Record extracts -
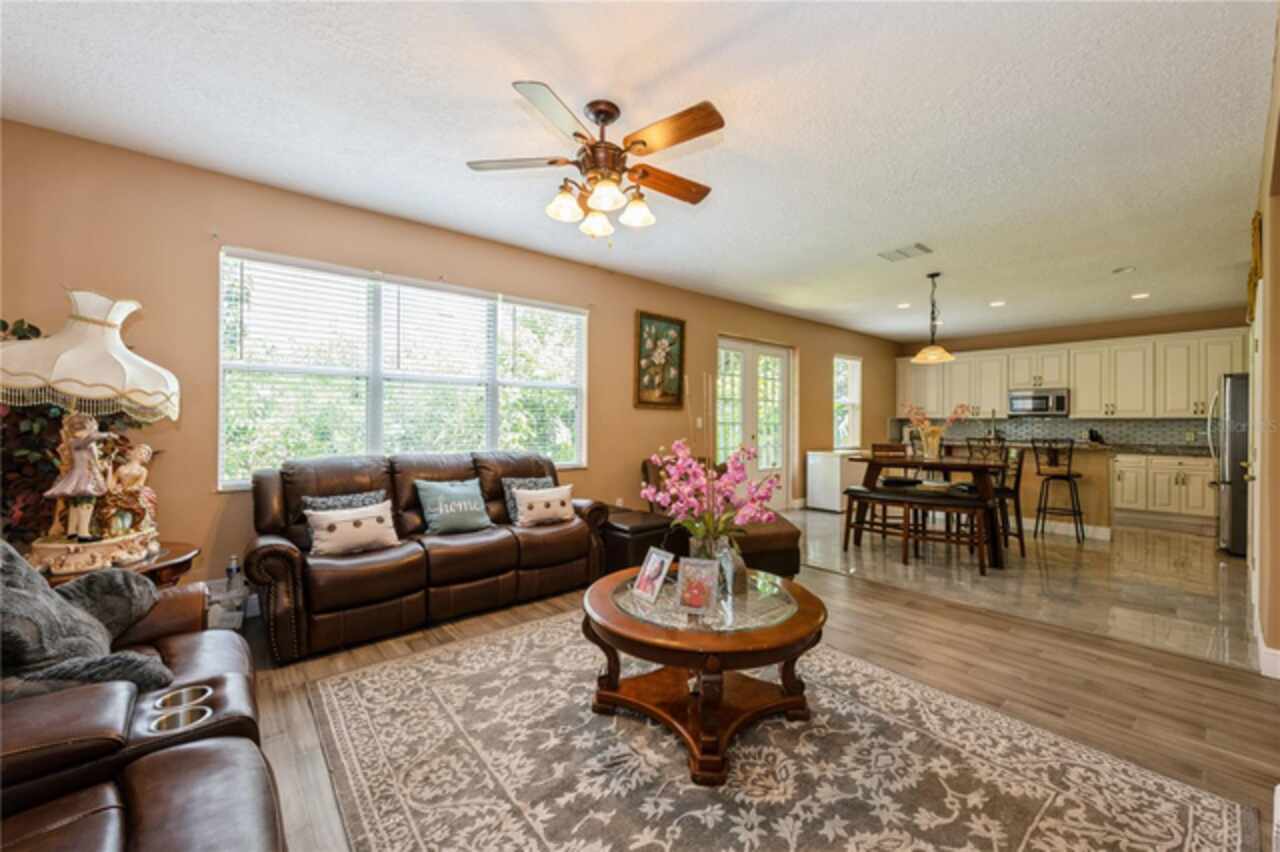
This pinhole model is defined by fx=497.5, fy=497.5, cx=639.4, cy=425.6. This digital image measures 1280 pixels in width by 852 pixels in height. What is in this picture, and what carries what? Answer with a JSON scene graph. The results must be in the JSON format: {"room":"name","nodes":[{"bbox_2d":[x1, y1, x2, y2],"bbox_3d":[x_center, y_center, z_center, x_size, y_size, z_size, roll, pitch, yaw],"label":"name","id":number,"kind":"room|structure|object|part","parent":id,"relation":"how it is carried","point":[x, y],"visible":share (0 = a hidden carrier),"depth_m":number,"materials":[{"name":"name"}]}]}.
{"room":"living room","nodes":[
{"label":"living room","id":0,"kind":"room"},
{"bbox_2d":[0,118,903,605],"bbox_3d":[0.312,-0.156,5.623,10.870,2.736,0.169,0,0,-41],"label":"left wall","id":1,"kind":"structure","parent":0,"point":[655,296],"depth_m":3.15,"materials":[{"name":"beige paint"}]},
{"bbox_2d":[218,248,585,488],"bbox_3d":[-1.592,-0.317,3.993,2.540,1.543,0.153,0,0,-41],"label":"large window","id":2,"kind":"structure","parent":1,"relation":"in","point":[494,423],"depth_m":3.70,"materials":[{"name":"white glass"}]},
{"bbox_2d":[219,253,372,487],"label":"window blind","id":3,"kind":"object","parent":2,"relation":"attached to","point":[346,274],"visible":0.93,"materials":[{"name":"white plastic"}]},
{"bbox_2d":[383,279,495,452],"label":"window blind","id":4,"kind":"object","parent":2,"relation":"attached to","point":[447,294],"visible":0.87,"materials":[{"name":"white plastic"}]},
{"bbox_2d":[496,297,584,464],"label":"window blind","id":5,"kind":"object","parent":2,"relation":"attached to","point":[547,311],"visible":0.87,"depth_m":4.48,"materials":[{"name":"white plastic"}]},
{"bbox_2d":[634,311,685,408],"bbox_3d":[0.220,-0.687,5.315,0.650,1.001,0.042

Directions for this task -
Please repeat the listing above word for word, with the pictures removed.

Solution -
This pinhole model is defined by fx=497.5, fy=497.5, cx=639.4, cy=425.6. This digital image measures 1280 pixels in width by 852 pixels in height. What is in this picture, and what carries what? Answer with a JSON scene graph. The results must be in the JSON format: {"room":"name","nodes":[{"bbox_2d":[x1, y1, x2, y2],"bbox_3d":[x_center, y_center, z_center, x_size, y_size, z_size, roll, pitch, yaw],"label":"name","id":number,"kind":"room|structure|object|part","parent":id,"relation":"how it is carried","point":[x, y],"visible":share (0 = a hidden carrier),"depth_m":number,"materials":[{"name":"name"}]}]}.
{"room":"living room","nodes":[
{"label":"living room","id":0,"kind":"room"},
{"bbox_2d":[0,118,903,605],"bbox_3d":[0.312,-0.156,5.623,10.870,2.736,0.169,0,0,-41],"label":"left wall","id":1,"kind":"structure","parent":0,"point":[655,296],"depth_m":3.15,"materials":[{"name":"beige paint"}]},
{"bbox_2d":[218,248,585,488],"bbox_3d":[-1.592,-0.317,3.993,2.540,1.543,0.153,0,0,-41],"label":"large window","id":2,"kind":"structure","parent":1,"relation":"in","point":[494,423],"depth_m":3.70,"materials":[{"name":"white glass"}]},
{"bbox_2d":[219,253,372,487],"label":"window blind","id":3,"kind":"object","parent":2,"relation":"attached to","point":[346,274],"visible":0.93,"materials":[{"name":"white plastic"}]},
{"bbox_2d":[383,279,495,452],"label":"window blind","id":4,"kind":"object","parent":2,"relation":"attached to","point":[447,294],"visible":0.87,"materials":[{"name":"white plastic"}]},
{"bbox_2d":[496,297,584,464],"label":"window blind","id":5,"kind":"object","parent":2,"relation":"attached to","point":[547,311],"visible":0.87,"depth_m":4.48,"materials":[{"name":"white plastic"}]},
{"bbox_2d":[634,311,685,408],"bbox_3d":[0.220,-0.687,5.315,0.650,1.001,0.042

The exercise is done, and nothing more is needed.